The tofu balls are made from finely mashed tofu mixed with seasonings such as garlic, ginger, scallions, and a touch of soy sauce. Once shaped, they become tender, cloud like bites that melt beautifully in hot broth. When simmered, they soak up the savory notes of the soup while keeping their soft and satisfying texture.
The broth is usually clear and aromatic, often based on vegetable or light chicken stock, enhanced with ginger, sesame oil, and sometimes mushrooms for extra depth. Leafy greens, carrots, or bok choy are commonly added, giving the soup both color and freshness. The result is a bowl that feels light yet deeply comforting.
Tofu ball soup is perfect for days when you want something gentle and soothing. It is easy to digest, naturally high in protein, and wonderfully hydrating. Despite its simplicity, it never feels boring, as every spoonful offers a delicate balance of savory, fresh, and slightly nutty flavors.
This soup is also very flexible. You can keep it fully vegetarian, add noodles for a heartier meal, or include shrimp or chicken for extra richness. It works beautifully as a starter, a light lunch, or a comforting dinner when paired with steamed rice or crusty bread.
Tofu ball soup is proof that simple ingredients can create a dish full of warmth and harmony.
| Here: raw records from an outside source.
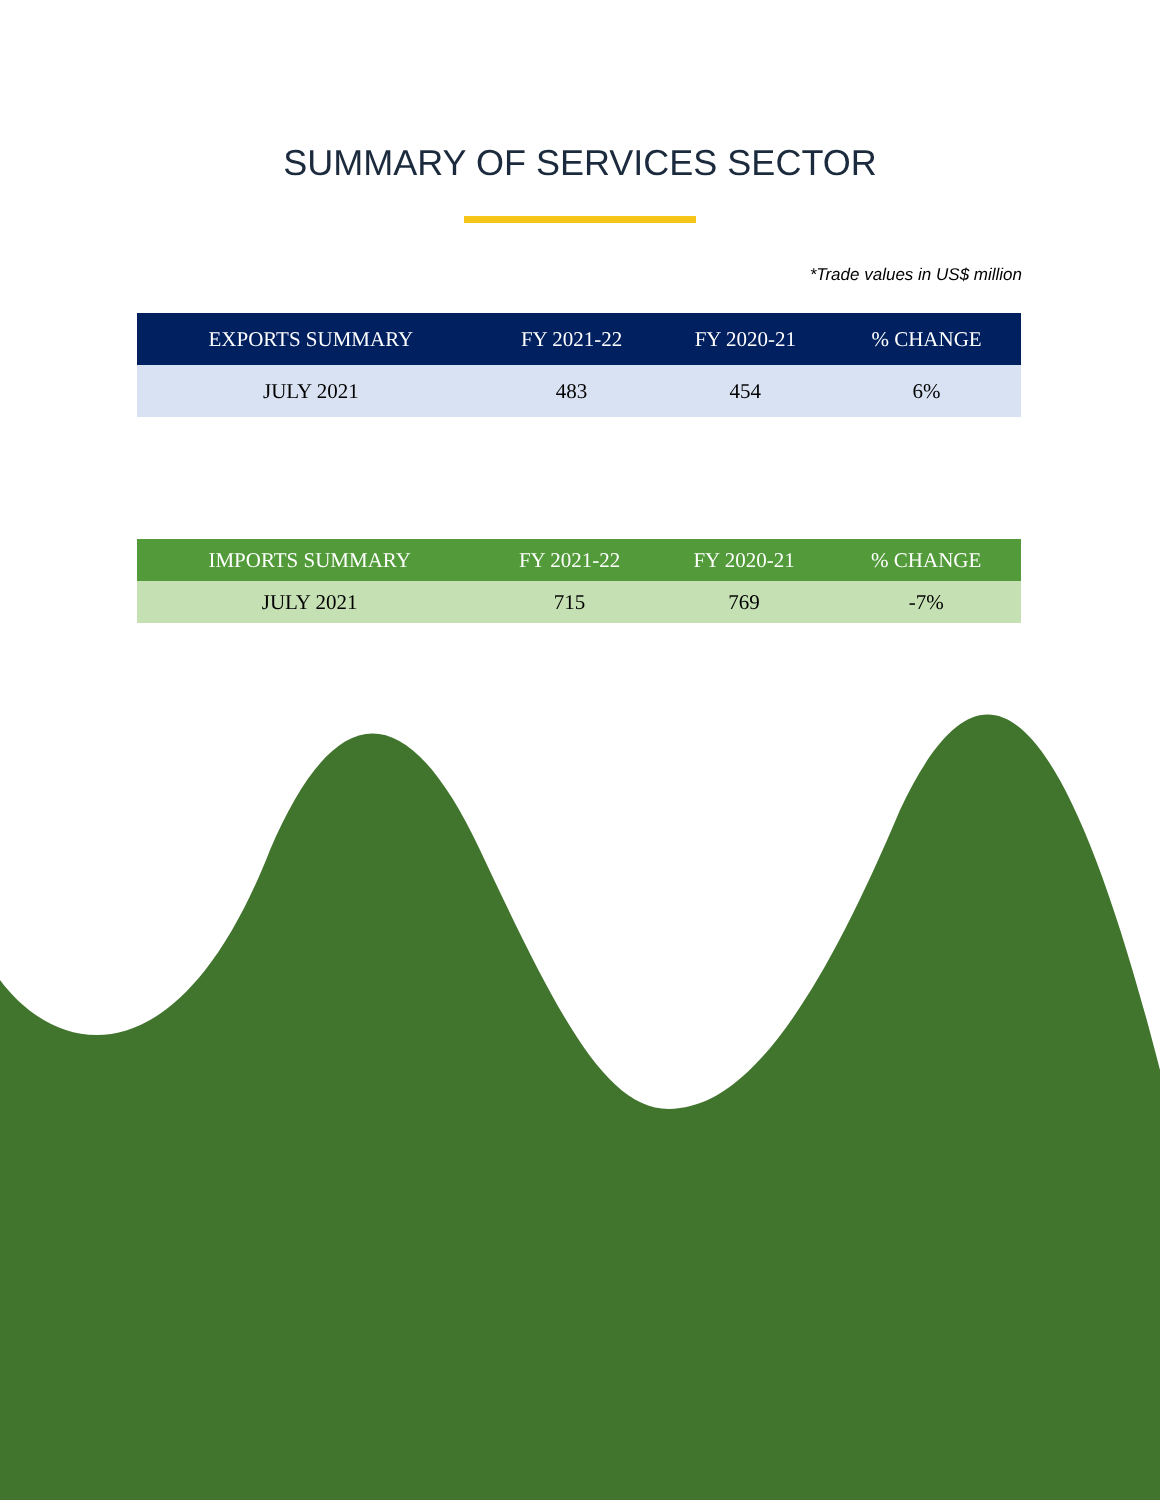SUMMARY OF SERVICES SECTOR
*Trade values in US$ million
| EXPORTS SUMMARY | FY 2021-22 | FY 2020-21 | % CHANGE |
| --- | --- | --- | --- |
| JULY 2021 | 483 | 454 | 6% |
| IMPORTS SUMMARY | FY 2021-22 | FY 2020-21 | % CHANGE |
| --- | --- | --- | --- |
| JULY 2021 | 715 | 769 | -7% |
It is the kind of recipe that quietly comforts, nourishes, and leaves you feeling satisfied without heaviness.

Ingredients
- 200 g tofu firm, drained
- 1 cup vegetable broth low-sodium
- 1 tbsp soy sauce low-sodium
- 1 tsp sesame oil
- 1 cup mixed vegetables carrots and peas
Instructions
- Drain the tofu and crumble it into a bowl.
- Mix the crumbled tofu with a pinch of salt and form into small balls.
- In a pot, bring the vegetable broth to a gentle boil.
- Add the tofu balls and let them simmer for 10 minutes.
- Stir in the soy sauce and sesame oil.
- Add the mixed vegetables and cook for another 5 minutes or until tender.
Nutrition










I’m no chef, but this was one of the easiest recipes I ever did! 😍
I didn’t have mixed vegetables, so I used frozen corn… it was ok I guess.
Too much broth! The soup could’ve used more flavor. Didn’t impress me.
Tofu is bland, I added some chili pepper too, now it’s better!
Super easy recipe, but I think I overcooked the veggies. Still, pretty good!
This soup is amazing! I made it for dinner and everyone loved it. So tasty!
I don’t know about this. Tofu? Really? Can you use chicken instead?
You can use chicken, but it’s a totally different dish! Tofu gives a unique flavor and texture. Give it a try! 🥣
Wow, who knew tofu could taste this good? I’ll make this again for sure!